Demond explained to the commission that she is not paid for her work.
“I absolutely do not get paid. All my time is donated. I may receive a few donations when somebody drops off the animal. There’s no pay, everything comes out of my pocket, if it’s food or vaccinations. Sometimes a vet will give me a break. Sometimes they don’t charge me at all if they’re seeing an animal with a broken leg and it may need surgery, or they may need a vaccination or an antibiotic… sometimes they’ll charge me for it. There’s absolutely no money making when you’re being a wildlife rehabilitator. You’re doing it for the love of the animals and that’s it.”
Johnson answered that not making money did not necessarily define the organization as a nonprofit.
Mannix said the town ordinances allow wildlife sanctuaries and nature preserves, when not conducted as a business or for profit, in all residential zones.
Johnson said the commission would need additional clarification on the definition of a wildlife sanctuary.
A separate town ordinance enacted in 1991 prohibits the feeding and sheltering of wild animals, including raccoons, feral cats, foxes and coyotes.
Johnson said the conflict with the town ordinance made the decision difficult for the commission.
“I hope you can appreciate that it’s somewhat problematic for us to grant a special permit that’s in direct conflict with an ordinance,” Johnson said.
Ordinance aside, Demond and her rescue and rehabilitation facility have received more than 50 letters of support. The town has received about five letters in opposition.
Laurie Fortin, a wildlife biologist with the Connecticut Department of Energy and Environmental Protection who has visited Demond’s facility since 2015, wrote a letter in support of Demond and her work.
“Being that Eunice is one of approximately 15 people in the state able to care for raccoons and that 300 or more raccoons are found orphaned each summer, you can imagine that a wildlife rehabilitator receives numerous pleas for help with baby raccoons.
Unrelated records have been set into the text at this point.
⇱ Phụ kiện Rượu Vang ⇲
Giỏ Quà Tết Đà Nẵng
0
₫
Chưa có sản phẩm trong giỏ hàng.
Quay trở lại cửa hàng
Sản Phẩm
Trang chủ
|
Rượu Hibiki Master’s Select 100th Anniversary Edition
On average raccoon rehabbers in small home-based facilities are caring for at least 10 and as many as 40 animals per year and are turning away numerous others,” Fortin wrote.
Attorney Marjorie Shansky, who represented neighbors Freeman and Dolce, told the commission that Demond’s operation was a rehabilitation facility for injured or orphaned animals, “which is a beautiful thing in and of itself, but in the wrong location.”
She said the facility does not qualify as an animal sanctuary and town regulations do not include animal rehabilitation as a use, disqualifying Demond’s request for a special permit.
“This is not a permitted use in the town of Guilford zoning regulations. A special permit cannot be ascribed to a situation, if it is not in the list of uses that are permitted by special permit. And, to sort of tortuously suggest that because ‘I don’t make any money at it,’ it qualifies as philanthropic is not a use that you can recognize by a special permit because your regulations are silent on the issue of animal rehabilitation.”
Crosby asked the commission to waive the requirement for a professional site plan, citing the nonprofit status of Demond’s operation.
Johnson said he had safety concerns about the lack of a professionally developed site plan.
“We, town staff, the health department, and all the people that are associated in connection with overseeing [the facility] need to have a real understanding about what is going on… so that we’re not kind of guessing as to where things are and whether or not these are compliant in their current location or not.”
After discussion, the commission voted unanimously not to waive the requirement for a professional site plan for the project.
The public hearing was continued to the Planning and Zoning meeting of July 7.